- About this task:
Leave the pictures behind and reproduce every line of the listing exactly.

- Source data:
◆ ◆ ◆ ◆ ◆

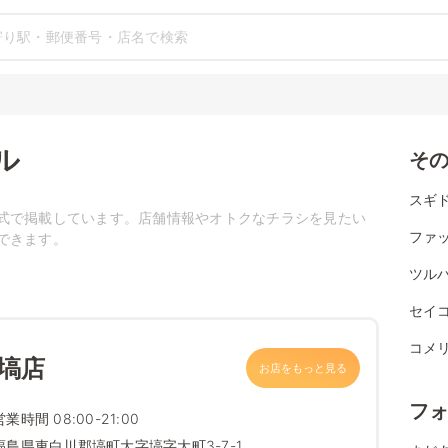
ル
そ
スギ
式で掲載しています。店舗情報やオトクなチラシを見たい
ファ
できます。
ツル
セイ
コメ
塙店
お店をもっと見る
フ
営業時間 08:00-21:00
福島県東白川郡塙町大字塙字大町3-7-1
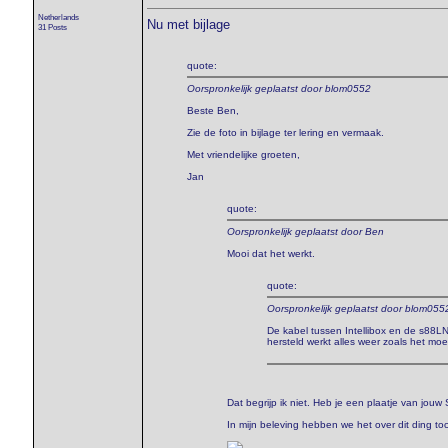
Netherlands
Nu met bijlage
31 Posts
quote:
Oorspronkelijk geplaatst door blom0552
Beste Ben,
Zie de foto in bijlage ter lering en vermaak.
Met vriendelijke groeten,
Jan
quote:
Oorspronkelijk geplaatst door Ben
Mooi dat het werkt.
quote:
Oorspronkelijk geplaatst door blom055
De kabel tussen Intellibox en de s88LN 
hersteld werkt alles weer zoals het moe
Dat begrijp ik niet. Heb je een plaatje van jou
In mijn beleving hebben we het over dit ding to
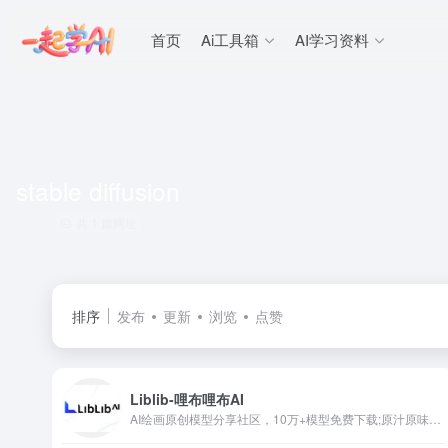
首页
Ai工具箱
AI学习资料
stable diffusion
共 1 篇网址
排序
发布
更新
浏览
点赞
Liblib-哩布哩布AI
AI绘画原创模型分享社区，10万+模型免费下载;原汁原味的webUI、comfyUI，在线AI绘图工具免费使用;还可在线进行模型训练。欢迎每一位创作者加入，共同探索AI绘画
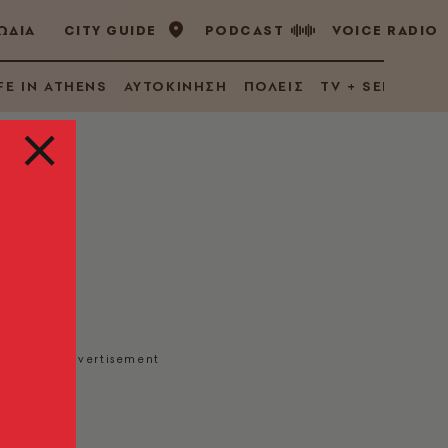
ΩΔΙΑ
CITY GUIDE
PODCAST
VOICE RADIO
FE IN ATHENS
ΑΥΤΟΚΙΝΗΣΗ
ΠΟΛΕΙΣ
TV + SERIES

◆ ◆ ◆ ◆ ◆

- Response to this exercise:
ル
そ
スギ
式で掲載しています。店舗情報やオトクなチラシを見たい
ファ
できます。
ツル
セイ
コメ
塙店
お店をもっと見る
フ
営業時間 08:00-21:00
福島県東白川郡塙町大字塙字大町3-7-1
Netherlands
Nu met bijlage
31 Posts
quote:
Oorspronkelijk geplaatst door blom0552
Beste Ben,
Zie de foto in bijlage ter lering en vermaak.
Met vriendelijke groeten,
Jan
quote:
Oorspronkelijk geplaatst door Ben
Mooi dat het werkt.
quote:
Oorspronkelijk geplaatst door blom055
De kabel tussen Intellibox en de s88LN 
hersteld werkt alles weer zoals het moe
Dat begrijp ik niet. Heb je een plaatje van jou
In mijn beleving hebben we het over dit ding to
首页
Ai工具箱
AI学习资料
stable diffusion
共 1 篇网址
排序
发布
更新
浏览
点赞
Liblib-哩布哩布AI
AI绘画原创模型分享社区，10万+模型免费下载;原汁原味的webUI、comfyUI，在线AI绘图工具免费使用;还可在线进行模型训练。欢迎每一位创作者加入，共同探索AI绘画
ΩΔΙΑ
CITY GUIDE
PODCAST
VOICE RADIO
FE IN ATHENS
ΑΥΤΟΚΙΝΗΣΗ
ΠΟΛΕΙΣ
TV + SERIES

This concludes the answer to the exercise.